## Data for this exercise
=== Section Start ===
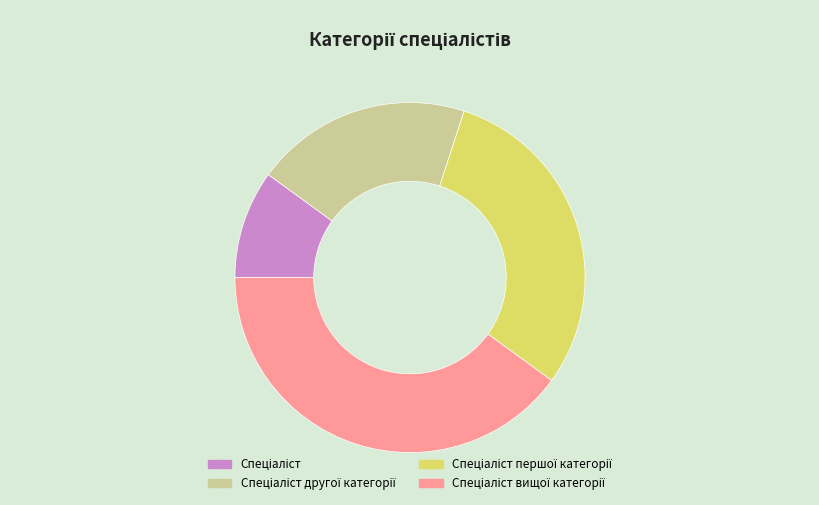

Does any single category account for the majority?

No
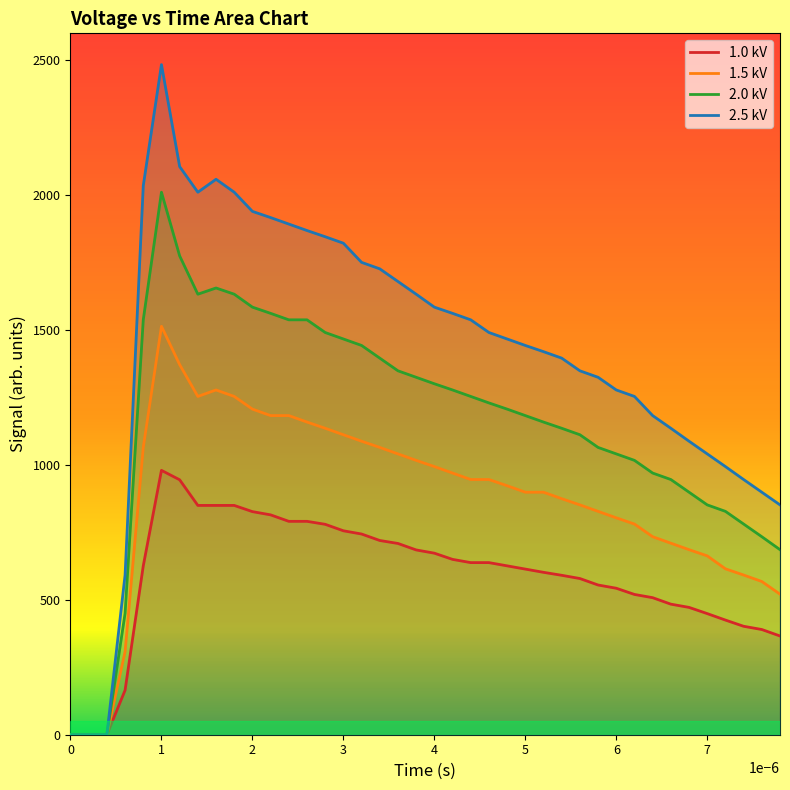

How many values in the 1.0 kV series exceed 626?

19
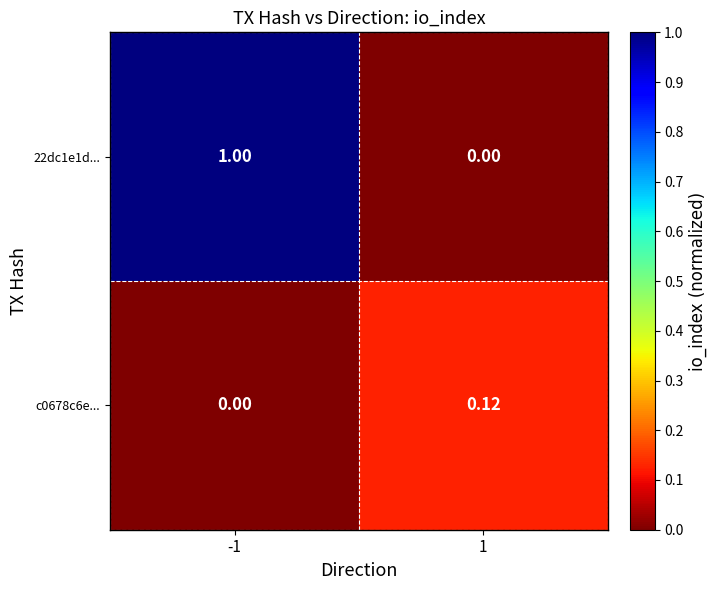

Is the value of c0678c6e... at 1 greater than the value of 22dc1e1d... at -1?

No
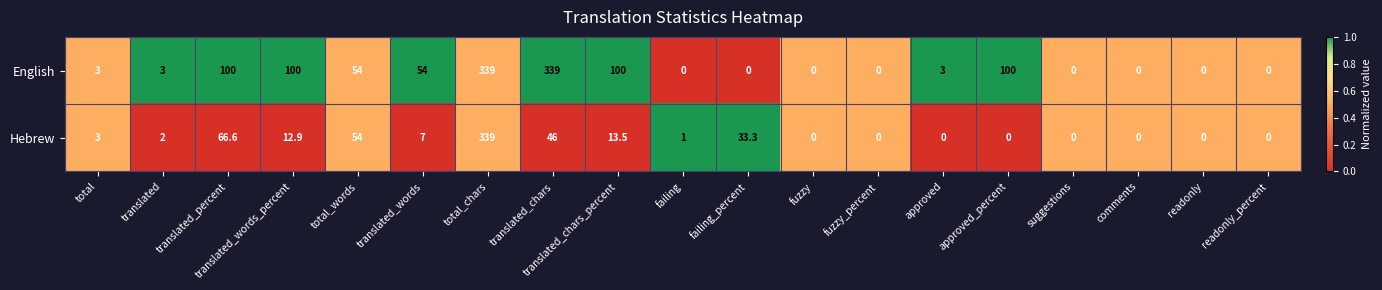

What is the total value across all series at fuzzy_percent?

0.0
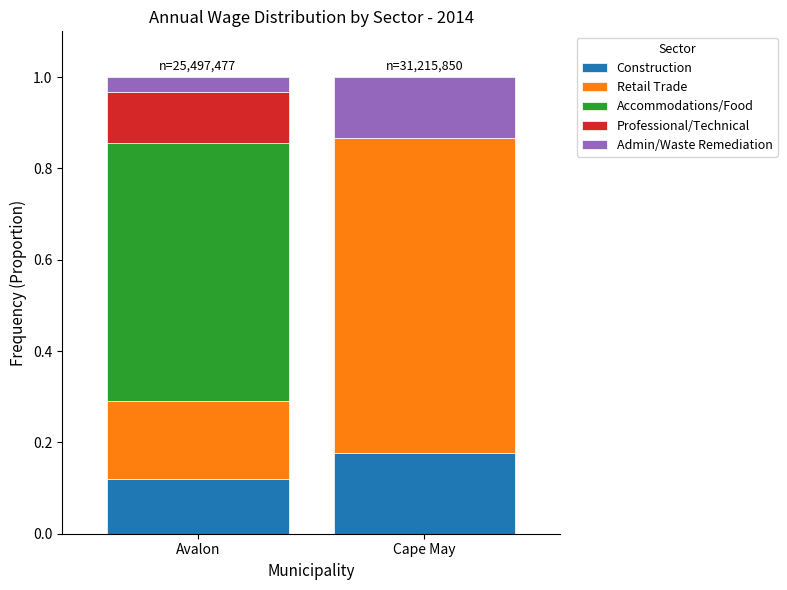

Is it true that Construction equals 0.3 at Cape May?

False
=== Section End ===
## Problem to work on
Update the rows above by replacing "category" with "class" and keep everything else the same. Leave out the pictures.

## Answer box
Does any single class account for the majority?

No

How many values in the 1.0 kV series exceed 626?

19

Is the value of c0678c6e... at 1 greater than the value of 22dc1e1d... at -1?

No

What is the total value across all series at fuzzy_percent?

0.0

Is it true that Construction equals 0.3 at Cape May?

False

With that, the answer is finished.